Kreis came to central Florida in 2008 to meet his new followers after Brian Klose, a 6ft 6in enforcer with the Outlaws Motorcycle Club, became the Kavellerie Brigade’s new ‘fuhrer’.
The investigation into the group underway, the FBI Joint Terrorism Task Force installed a range of bugs and hidden cameras into the Kavallerie Brigade’s clubhouse in St Cloud, Osceola County, allowing them to begin collecting the evidence they would use to snare any members suspected of illegal activity.
Unaware of the covert recording equipment tracking his every move, Klose warned members to be wary of anti-terrorist legislation like the post 9/11 Patriot Act, which gave police extensive surveillance powers, and to never admit their membership of the Kavallerie Brigade.
However, Klose never suspected that his own in-house explosives experts were in fact undercover agents and he asked them repeatedly to build bombs and hand grenades for planned attacks, records show.
And footage obtained from the many cameras concealed in the Kavallerie Brigade clubhouse enabled officers to gather the evidence to put together drug-trafficking charges to arrest members.
The investigation broadened in the spring of 2010 when central Florida’s Joint Terrorist Task Force began looking at the American Front, another white supremacist group rumoured to be conducting paramilitary training in Osceola County in preparation for a race war.
With no undercover officers inside that organisation, the investigation relied on a former drug dealer who had turned over to act as a confidential informant for the authorities.
By late summer 2010, he began hanging out at the 10-acre American Front compound in Holopaw, owned by the group’s alleged leader Marcus Faella, where he joined members shooting AK-47s at water-filled jugs which represented the heads of blacks and Jews.

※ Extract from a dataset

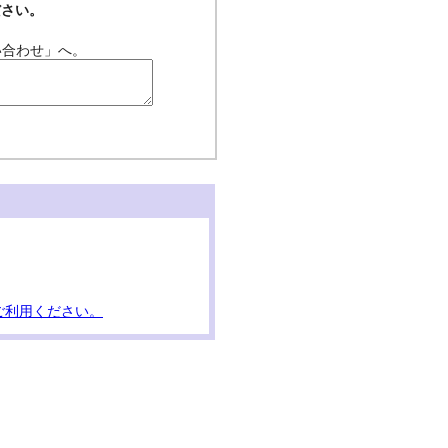
ださい。
い合わせ」へ。
ご利用ください。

Among a range of racist behaviour, the informant told how Faella traded a motorcycle for a plot of land where a young black man had been killed, burned and buried in 2010 in a racist murder unconnected to the American Front or its members.
Members of the gang used the murdered man’s desecrated grave as a urinal, records show.
The informant continued passing information to authorities until this May when, fearing his cover was blown and his life in danger, he dialled 911 while in a Melbourne cinema where he had gone with American Front members.
Arrests of 14 members of the group began then and continued through June. Following their arrests Mr Lamar and Kelly Boaz, an Orange County deputy sheriff assigned to the Metropolitan Bureau of Investigation who was the lead agent in both investigations, both received death threats.
Almost all the 14 arrested members of the American Front were initially held in lieu of $500,000 bail on charges of participating in paramilitary training evidencing prejudice and planning to shoot into an unidentified building, according to the Sentinel.
The investigation into the Kavallerie Brigade continued until March 29 this year, but law-enforcement agencies have kept back much information about the group’s activities for the past two years. The FBI told the Sentinel it would not comment while cases remain in court.
While six people were initially arrested in connection with the case, charges against one were subsequently dropped. Three of the four remaining members arrested face bomb and drug-trafficking charges while would carry mandatory sentences of 25 years in prison if convicted.
The fourth Kavallerie Brigade arrestee faces bomb charges and a charge of solicitation to commit first-degree murder.
‘We decided to strike against the Kavallerie Brigade by bringing these heavy-duty drug charges to shut the active members down,’ Assistant State Attorney Steve Foster told the Sentinel.
‘We are going to remove them from the community,’ he added.
Pretrial hearings for some of the defendants in both cases begin this week.